Forum (Oct 2021)
Bodies, Temporality, and Spatiality in Chen Chieh-Jen’s Lingchi: Echoes of a Historical Photograph (2002) and Factory (2003)
Abstract
This article discusses Taiwanese artist Chen Chieh-Jen’s (1960-) two early videos Lingchi: Echoes of a Historical Photograph (2002) and Factory (2003). By revisiting a historical photograph taken by a French soldier in 1905 and articulated by French philosopher George Bataille in 1961, Chen reworks the internal genealogy of imperialist violence from late-nineteenth-century China to 1990s Taiwan in Lingchi.

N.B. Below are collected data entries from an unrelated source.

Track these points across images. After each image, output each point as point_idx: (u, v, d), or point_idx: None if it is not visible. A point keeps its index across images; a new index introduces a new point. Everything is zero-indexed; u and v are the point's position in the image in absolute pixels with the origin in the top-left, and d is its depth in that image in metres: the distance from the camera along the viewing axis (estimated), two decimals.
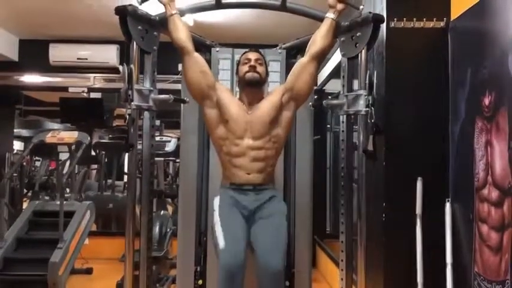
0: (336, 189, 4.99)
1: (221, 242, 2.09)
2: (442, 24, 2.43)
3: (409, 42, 2.45)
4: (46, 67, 5.14)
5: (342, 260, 2.45)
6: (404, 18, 2.43)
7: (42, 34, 5.07)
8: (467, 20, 2.28)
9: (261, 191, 2.28)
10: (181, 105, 2.74)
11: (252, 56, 2.35)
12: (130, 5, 2.27)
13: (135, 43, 2.30)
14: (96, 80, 5.31)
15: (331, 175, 5.33)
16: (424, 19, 2.43)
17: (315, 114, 2.84)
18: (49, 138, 4.40)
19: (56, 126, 8.96)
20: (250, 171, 2.27)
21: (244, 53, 2.41)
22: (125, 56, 5.07)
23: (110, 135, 8.39)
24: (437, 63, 2.43)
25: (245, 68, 2.33)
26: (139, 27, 2.32)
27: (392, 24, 2.43)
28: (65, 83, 5.31)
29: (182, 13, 2.41)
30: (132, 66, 2.22)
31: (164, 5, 2.29)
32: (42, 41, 5.08)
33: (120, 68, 5.07)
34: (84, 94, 5.46)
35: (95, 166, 7.63)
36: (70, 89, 5.31)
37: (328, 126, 5.49)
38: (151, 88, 2.37)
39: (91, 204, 4.50)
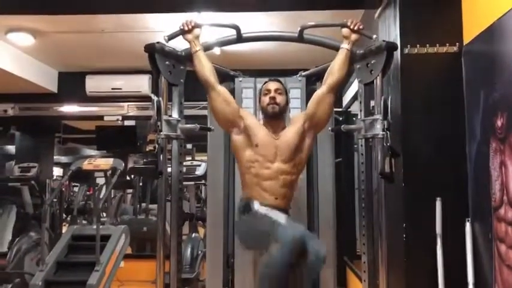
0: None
1: (282, 220, 2.21)
2: (455, 49, 2.50)
3: (423, 68, 2.53)
4: (83, 97, 5.43)
5: (364, 281, 2.51)
6: (418, 45, 2.51)
7: (79, 67, 5.38)
8: (479, 44, 2.35)
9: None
10: (208, 132, 2.89)
11: (272, 86, 2.49)
12: (158, 42, 2.46)
13: (163, 77, 2.48)
14: (129, 108, 5.56)
15: (360, 196, 5.34)
16: (437, 45, 2.50)
17: (342, 136, 2.94)
18: (86, 165, 4.61)
19: (92, 152, 9.32)
20: (278, 195, 2.38)
21: (265, 83, 2.55)
22: (156, 85, 5.31)
23: (144, 160, 8.66)
24: (452, 87, 2.49)
25: (266, 99, 2.46)
26: (167, 62, 2.50)
27: (406, 51, 2.52)
28: (100, 111, 5.60)
29: (208, 47, 2.57)
30: (160, 99, 2.39)
31: (189, 42, 2.46)
32: (79, 73, 5.39)
33: (152, 96, 5.29)
34: (119, 122, 5.70)
35: (130, 190, 7.89)
36: (105, 118, 5.57)
37: (355, 146, 5.53)
38: (179, 118, 2.53)
39: (126, 228, 4.66)
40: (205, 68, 2.44)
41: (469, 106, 2.45)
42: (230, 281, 2.88)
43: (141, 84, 5.33)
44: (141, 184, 7.15)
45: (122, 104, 5.56)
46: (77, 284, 4.05)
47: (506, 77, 2.06)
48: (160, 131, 2.36)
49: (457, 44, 2.50)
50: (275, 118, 2.47)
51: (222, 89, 2.47)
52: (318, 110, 2.45)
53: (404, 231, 2.47)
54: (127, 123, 5.88)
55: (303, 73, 2.99)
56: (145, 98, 5.42)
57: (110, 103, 5.54)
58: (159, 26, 4.17)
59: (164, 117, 2.42)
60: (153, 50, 2.43)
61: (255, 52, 4.73)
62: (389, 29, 2.70)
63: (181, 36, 2.48)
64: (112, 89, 5.33)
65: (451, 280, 2.36)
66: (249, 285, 2.80)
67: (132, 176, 6.87)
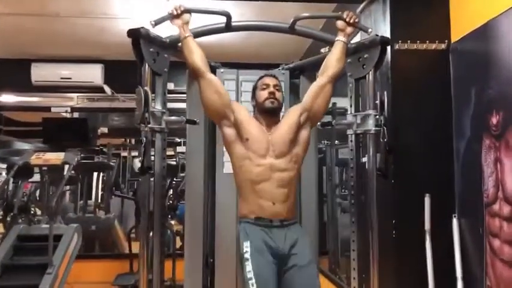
0: (321, 204, 5.02)
1: None
2: (443, 46, 2.53)
3: (413, 64, 2.55)
4: (28, 87, 5.00)
5: (354, 278, 2.48)
6: (409, 40, 2.52)
7: (24, 53, 4.95)
8: (470, 42, 2.39)
9: (289, 226, 2.21)
10: (187, 125, 2.74)
11: (270, 81, 2.35)
12: (142, 27, 2.28)
13: (147, 65, 2.30)
14: (79, 100, 5.22)
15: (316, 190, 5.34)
16: (427, 41, 2.52)
17: None
18: (34, 159, 4.27)
19: (26, 146, 8.71)
20: (275, 200, 2.19)
21: (261, 78, 2.40)
22: (109, 76, 5.02)
23: (82, 155, 8.22)
24: (441, 83, 2.52)
25: (264, 94, 2.31)
26: (151, 49, 2.33)
27: (397, 46, 2.52)
28: (47, 102, 5.19)
29: (194, 36, 2.42)
30: (147, 88, 2.21)
31: (178, 27, 2.29)
32: (23, 60, 4.94)
33: (105, 88, 5.01)
34: (67, 114, 5.34)
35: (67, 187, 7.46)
36: (53, 109, 5.19)
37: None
38: (164, 110, 2.37)
39: (78, 227, 4.37)
40: (196, 56, 2.27)
41: (457, 103, 2.49)
42: (210, 282, 2.75)
43: (93, 74, 4.98)
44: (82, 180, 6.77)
45: (70, 95, 5.19)
46: None
47: (502, 76, 2.10)
48: (149, 123, 2.19)
49: (446, 41, 2.53)
50: (272, 114, 2.32)
51: (213, 78, 2.30)
52: (315, 102, 2.32)
53: (393, 227, 2.47)
54: (76, 115, 5.52)
55: (285, 66, 2.91)
56: (97, 89, 5.12)
57: (58, 93, 5.15)
58: (119, 12, 3.93)
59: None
60: (137, 36, 2.25)
61: (221, 44, 4.59)
62: (376, 24, 2.68)
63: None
64: (61, 78, 4.94)
65: (441, 275, 2.39)
66: (230, 287, 2.69)
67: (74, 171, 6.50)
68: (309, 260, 2.19)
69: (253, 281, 2.04)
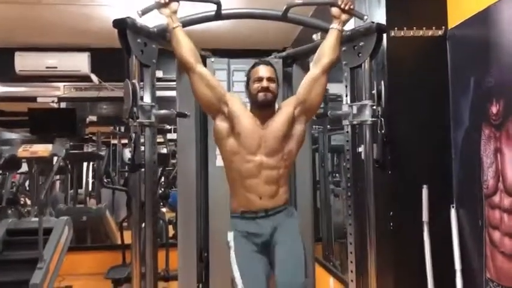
0: (314, 191, 4.98)
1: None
2: (440, 32, 2.46)
3: (410, 51, 2.47)
4: (11, 77, 4.86)
5: (351, 271, 2.44)
6: (405, 27, 2.44)
7: (7, 42, 4.80)
8: (468, 28, 2.32)
9: (275, 215, 2.17)
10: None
11: (264, 73, 2.19)
12: (128, 17, 2.17)
13: (134, 57, 2.21)
14: (66, 89, 5.09)
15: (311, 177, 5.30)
16: (424, 28, 2.45)
17: None
18: (21, 152, 4.16)
19: (13, 136, 8.56)
20: (262, 195, 2.14)
21: (254, 66, 2.23)
22: (95, 64, 4.89)
23: (70, 144, 8.10)
24: (438, 71, 2.46)
25: (257, 87, 2.17)
26: (139, 40, 2.23)
27: (392, 33, 2.44)
28: (32, 92, 5.05)
29: (182, 25, 2.32)
30: (135, 81, 2.12)
31: (166, 17, 2.17)
32: (6, 49, 4.80)
33: (92, 76, 4.89)
34: (54, 104, 5.21)
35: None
36: (38, 99, 5.06)
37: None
38: (153, 103, 2.27)
39: (69, 219, 4.29)
40: (185, 48, 2.15)
41: (455, 92, 2.43)
42: (204, 276, 2.70)
43: (80, 63, 4.84)
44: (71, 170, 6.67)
45: (57, 84, 5.06)
46: (17, 284, 3.68)
47: (502, 64, 2.03)
48: (138, 117, 2.10)
49: (443, 27, 2.45)
50: (265, 107, 2.18)
51: (204, 71, 2.17)
52: (310, 93, 2.20)
53: (390, 219, 2.42)
54: (63, 105, 5.39)
55: (278, 54, 2.82)
56: (84, 78, 5.00)
57: (43, 83, 5.01)
58: None
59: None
60: (124, 26, 2.14)
61: (216, 31, 4.47)
62: (371, 10, 2.60)
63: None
64: (46, 67, 4.80)
65: (439, 267, 2.35)
66: (225, 281, 2.63)
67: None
68: (292, 238, 2.16)
69: (237, 268, 2.07)
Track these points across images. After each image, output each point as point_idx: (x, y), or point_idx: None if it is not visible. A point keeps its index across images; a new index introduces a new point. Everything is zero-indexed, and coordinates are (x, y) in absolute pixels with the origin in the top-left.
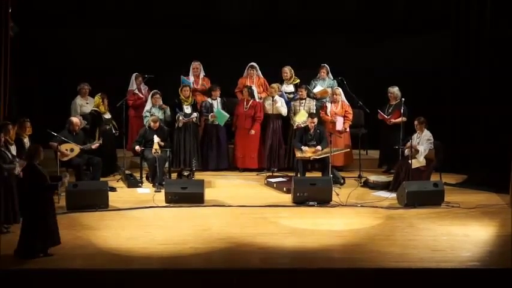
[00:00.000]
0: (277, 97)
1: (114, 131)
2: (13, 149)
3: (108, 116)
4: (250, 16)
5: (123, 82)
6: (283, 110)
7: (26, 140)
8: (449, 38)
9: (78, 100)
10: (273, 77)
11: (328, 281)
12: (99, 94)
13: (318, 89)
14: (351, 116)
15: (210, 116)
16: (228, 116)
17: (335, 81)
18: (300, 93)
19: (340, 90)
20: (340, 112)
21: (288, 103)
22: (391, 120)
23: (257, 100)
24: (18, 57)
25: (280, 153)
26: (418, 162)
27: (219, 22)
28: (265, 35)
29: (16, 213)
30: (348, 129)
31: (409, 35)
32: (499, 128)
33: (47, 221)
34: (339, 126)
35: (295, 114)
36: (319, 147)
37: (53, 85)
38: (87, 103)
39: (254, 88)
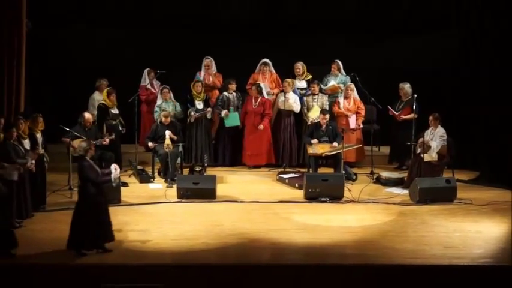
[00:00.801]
0: (291, 93)
1: (120, 128)
2: (27, 143)
3: (115, 111)
4: (250, 16)
5: (122, 82)
6: (296, 107)
7: (39, 135)
8: (450, 38)
9: (96, 95)
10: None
11: (339, 277)
12: (107, 88)
13: (328, 85)
14: (363, 112)
15: (223, 112)
16: (238, 124)
17: (347, 77)
18: (312, 88)
19: (353, 86)
20: (352, 108)
21: (300, 99)
22: (401, 116)
23: (266, 97)
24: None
25: (292, 150)
26: (430, 156)
27: (219, 22)
28: (265, 35)
29: (28, 208)
30: (361, 126)
31: (409, 35)
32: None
33: (99, 215)
34: (352, 124)
35: (308, 109)
36: (335, 144)
37: (54, 84)
38: None
39: (263, 85)
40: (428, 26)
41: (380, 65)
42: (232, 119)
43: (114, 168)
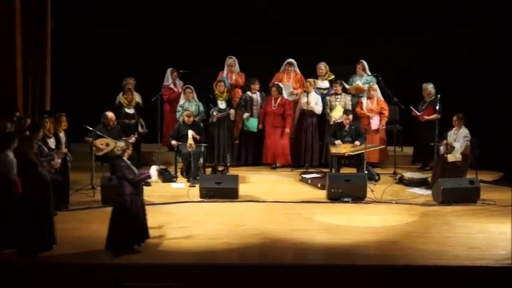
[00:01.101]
0: (313, 94)
1: (140, 129)
2: (52, 142)
3: (130, 110)
4: (250, 16)
5: (146, 81)
6: (317, 109)
7: (62, 135)
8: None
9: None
10: (268, 75)
11: (362, 277)
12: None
13: (353, 85)
14: (387, 113)
15: (245, 114)
16: (255, 130)
17: (372, 77)
18: (335, 88)
19: (376, 86)
20: (375, 108)
21: (323, 98)
22: (424, 117)
23: (285, 97)
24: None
25: (314, 150)
26: (454, 157)
27: (219, 22)
28: (266, 35)
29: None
30: (384, 126)
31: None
32: None
33: (136, 215)
34: (374, 125)
35: (331, 109)
36: (357, 142)
37: (77, 83)
38: None
39: (282, 86)
40: (428, 26)
41: (397, 64)
42: (251, 124)
43: (155, 170)
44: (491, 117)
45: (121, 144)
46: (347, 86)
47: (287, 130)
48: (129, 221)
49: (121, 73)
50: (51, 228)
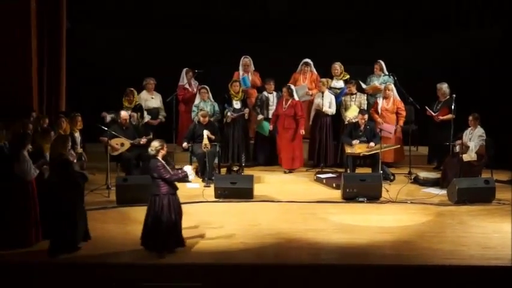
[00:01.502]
0: (327, 94)
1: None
2: None
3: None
4: (250, 16)
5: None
6: (331, 111)
7: (77, 135)
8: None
9: (143, 94)
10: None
11: (377, 277)
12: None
13: (369, 85)
14: (404, 113)
15: (259, 116)
16: (266, 134)
17: (390, 77)
18: (348, 88)
19: (392, 86)
20: (391, 108)
21: (337, 98)
22: (439, 117)
23: (296, 99)
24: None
25: (328, 150)
26: (469, 156)
27: (219, 22)
28: (265, 35)
29: None
30: (401, 125)
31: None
32: None
33: (172, 215)
34: (387, 131)
35: (346, 109)
36: (372, 144)
37: (92, 83)
38: (152, 98)
39: (293, 88)
40: (429, 27)
41: (408, 65)
42: (264, 127)
43: (191, 169)
44: (506, 117)
45: (155, 143)
46: (364, 86)
47: (302, 132)
48: (166, 221)
49: (161, 72)
50: (86, 226)
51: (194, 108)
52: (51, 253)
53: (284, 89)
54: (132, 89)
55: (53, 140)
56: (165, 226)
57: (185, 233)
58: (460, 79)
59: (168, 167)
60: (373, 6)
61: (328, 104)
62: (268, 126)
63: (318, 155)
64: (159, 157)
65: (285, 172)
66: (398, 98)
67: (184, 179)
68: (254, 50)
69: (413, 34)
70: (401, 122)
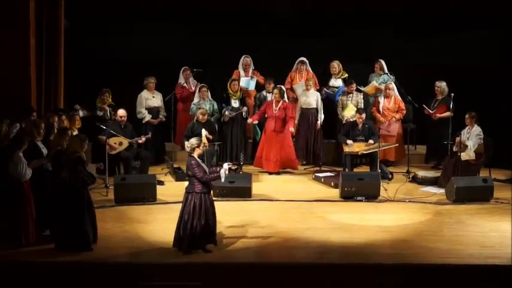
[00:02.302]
0: (312, 91)
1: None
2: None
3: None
4: (251, 14)
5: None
6: (314, 103)
7: (76, 133)
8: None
9: (144, 93)
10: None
11: (375, 276)
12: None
13: (367, 86)
14: (404, 111)
15: (249, 120)
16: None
17: (390, 76)
18: (351, 88)
19: (393, 85)
20: (393, 107)
21: (335, 97)
22: (436, 115)
23: (287, 101)
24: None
25: (316, 148)
26: (468, 155)
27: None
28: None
29: None
30: (396, 119)
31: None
32: None
33: (206, 214)
34: (393, 131)
35: (343, 108)
36: (371, 141)
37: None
38: (153, 97)
39: (284, 88)
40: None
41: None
42: (259, 132)
43: (228, 168)
44: (504, 116)
45: (192, 141)
46: (363, 89)
47: (292, 129)
48: (199, 219)
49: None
50: (95, 225)
51: (193, 106)
52: (57, 246)
53: (275, 91)
54: (108, 89)
55: (70, 138)
56: (195, 225)
57: None
58: (459, 78)
59: (203, 166)
60: (372, 4)
61: (314, 99)
62: (258, 133)
63: (307, 154)
64: (195, 155)
65: (269, 173)
66: (399, 96)
67: (217, 179)
68: (253, 49)
69: (412, 32)
70: (397, 116)
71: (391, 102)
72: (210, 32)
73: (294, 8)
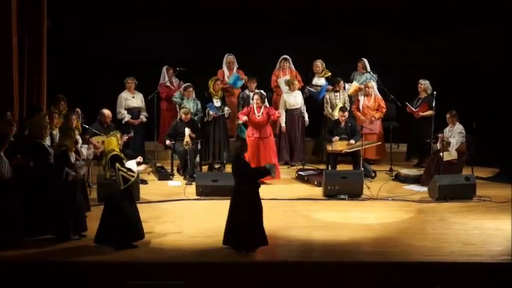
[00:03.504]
0: (296, 92)
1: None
2: (47, 140)
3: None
4: (238, 14)
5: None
6: (299, 104)
7: (55, 132)
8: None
9: (124, 94)
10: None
11: (358, 274)
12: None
13: (350, 89)
14: (384, 110)
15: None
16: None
17: (373, 75)
18: (337, 87)
19: (372, 83)
20: (373, 105)
21: (318, 96)
22: (419, 113)
23: (268, 105)
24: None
25: (298, 147)
26: (449, 155)
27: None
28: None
29: None
30: (377, 118)
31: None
32: None
33: (257, 213)
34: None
35: (332, 108)
36: (352, 141)
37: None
38: (132, 97)
39: (265, 94)
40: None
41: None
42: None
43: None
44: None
45: (237, 143)
46: (347, 88)
47: (283, 127)
48: (245, 218)
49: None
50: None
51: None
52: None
53: (256, 96)
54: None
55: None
56: (243, 223)
57: (168, 231)
58: (442, 77)
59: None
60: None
61: (300, 101)
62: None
63: (291, 153)
64: (242, 155)
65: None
66: (379, 95)
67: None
68: (239, 48)
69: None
70: (377, 116)
71: (371, 101)
72: (209, 31)
73: (290, 8)
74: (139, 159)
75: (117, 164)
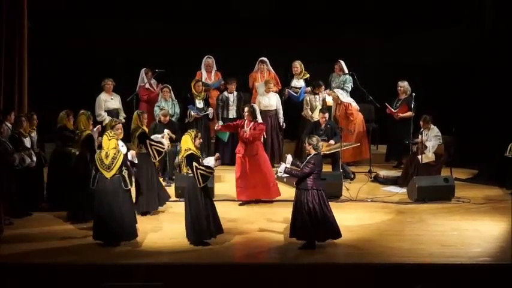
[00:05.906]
0: (272, 94)
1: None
2: (27, 142)
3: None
4: (215, 15)
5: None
6: (274, 106)
7: (34, 134)
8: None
9: (103, 95)
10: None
11: (337, 276)
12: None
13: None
14: (352, 113)
15: (216, 125)
16: (225, 140)
17: (349, 77)
18: (317, 89)
19: (335, 92)
20: (343, 113)
21: (298, 97)
22: (398, 114)
23: (260, 121)
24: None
25: (275, 148)
26: (427, 157)
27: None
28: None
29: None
30: (353, 131)
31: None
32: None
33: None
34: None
35: (312, 110)
36: (332, 141)
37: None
38: (111, 98)
39: (256, 107)
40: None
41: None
42: (223, 134)
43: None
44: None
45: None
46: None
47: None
48: (313, 214)
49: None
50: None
51: (156, 108)
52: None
53: (246, 109)
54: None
55: None
56: (308, 219)
57: (145, 233)
58: (424, 78)
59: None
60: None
61: (275, 103)
62: (227, 135)
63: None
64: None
65: (240, 204)
66: (348, 98)
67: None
68: (218, 48)
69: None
70: (351, 128)
71: (340, 109)
72: (188, 31)
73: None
74: (217, 155)
75: (195, 164)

Lingchi reenacts a victim in the process of execution (death by a thousand cuts) from an old photo, which interrogates the violence of photography on a dying person and Bataille’s fetishisation of the cultural Other. In one scene, the camera enters the subject’s bodily orifices and shows two scenes: the sites of imperialist invasions in the early twentieth century as well as two laid-off women workers in 1990s Taiwan. Factory reorganises this group of laid-off women workers to work in the abandoned garment factory as if they stage a silent labour strike. This reenactment not only plays a prolonged and endless labour conundrum but also reveals the unequal economic relationship between Taiwan and the United States in Cold-War Taiwan, a continuation of imperialist domination in the postwar period. This article explores two dimensions: First, the aestheticisation of the suffering subject in Lingchi and how it debunks the Western gaze. Second, their communal subjects (the women workers) and the scenes in Lingchi and Factory reflect the continuation of imperialist domination in Taiwan under globalisation.